Major change: the Regulation provides for an assessment of risks to privacy from data processing. Subsequently, it is up to the controller to perform a PIA (privacy impact assessment) for all the processing actions likely to result in a high degree of privacy risk for the individuals in question. According to GDPR, some types of processing are deemed to constitute risks and are subject to a PIA because of the nature of the data being processed (large-scale processing of sensitive or criminal record data) or the purpose of such processing (profiling, large-scale monitoring of public areas, etc.).
Given that this is about safeguards to be put in place, Article 32 lists certain measures that are to be implemented by the controller and/or the processor, such as data pseudonymization or encryption, the implementation of methods capable of ensuring system confidentiality, integrity, availability, and resilience, the implementation of techniques capable of restoring availability and access to personal data in the event of a physical or technical incident, regular verification of such measures. The Code of Conduct (GDPR Article 40) and certification (GDPR Article 42) are also solutions that are likely to be considered with respect to security.

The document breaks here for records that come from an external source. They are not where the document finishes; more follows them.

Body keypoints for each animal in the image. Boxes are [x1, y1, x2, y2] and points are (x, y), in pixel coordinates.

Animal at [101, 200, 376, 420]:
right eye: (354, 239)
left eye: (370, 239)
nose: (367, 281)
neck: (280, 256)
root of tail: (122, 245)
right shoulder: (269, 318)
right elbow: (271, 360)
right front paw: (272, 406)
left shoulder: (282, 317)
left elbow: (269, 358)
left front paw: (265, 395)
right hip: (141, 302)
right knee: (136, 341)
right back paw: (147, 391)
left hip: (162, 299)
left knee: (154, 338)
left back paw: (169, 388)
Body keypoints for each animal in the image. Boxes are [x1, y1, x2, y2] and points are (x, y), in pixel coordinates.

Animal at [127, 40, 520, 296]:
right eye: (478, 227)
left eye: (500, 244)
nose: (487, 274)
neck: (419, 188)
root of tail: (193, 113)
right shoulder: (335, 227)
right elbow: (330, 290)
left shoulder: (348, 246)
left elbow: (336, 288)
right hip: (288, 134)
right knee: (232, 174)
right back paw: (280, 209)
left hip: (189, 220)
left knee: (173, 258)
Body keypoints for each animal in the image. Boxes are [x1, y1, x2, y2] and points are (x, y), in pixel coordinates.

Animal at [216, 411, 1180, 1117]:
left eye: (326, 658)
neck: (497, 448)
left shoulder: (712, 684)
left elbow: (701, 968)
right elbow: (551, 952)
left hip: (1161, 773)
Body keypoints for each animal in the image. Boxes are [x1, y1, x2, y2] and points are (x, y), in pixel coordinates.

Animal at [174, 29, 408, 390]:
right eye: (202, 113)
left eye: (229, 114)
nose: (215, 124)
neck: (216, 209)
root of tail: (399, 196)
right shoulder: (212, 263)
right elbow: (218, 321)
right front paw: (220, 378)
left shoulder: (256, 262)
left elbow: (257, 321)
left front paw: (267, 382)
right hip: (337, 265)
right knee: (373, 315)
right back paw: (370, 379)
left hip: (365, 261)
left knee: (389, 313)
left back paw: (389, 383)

Pursuant to GDPR Article 36, whenever a PIA identifies a high level of risk, it becomes mandatory to consult the CNIL prior to proceeding with the data processing in question. This requires, for instance, that the CNIL be advised of any measures having to do with the security of processing for the CNIL to evaluate whether they are sufficient to allow the processing to proceed.
Pursuant to GDPR, data security also requires that a notification of a personal data breach be made initially to the supervisory authority (CNIL) within 72 hours of it becoming known (Article 33) and to the data subject (Article 34) if CNIL believes the security measures to have been inadequate. This obligation extends to the processor who must notify the controller of any data breaches as soon as it becomes aware of them. These data breaches result from one or more security incidents (unauthorized access to an IT system, data extraction, reproduction, or distribution). Advance incident detection and correction help obviate the need to notify since there is no breach.
We understand that the new regulation requires that locations where data are processed within an organization (mapping) be brought to a condition that will help determine specific priorities for bringing into compliance as well as the relevant support. As for security, implementation of Bug Bounty practices appears to us to be highly recommended to detect security incidents early, thereby preventing them.
GDPR leads us to the following motto:
When security works, everything works!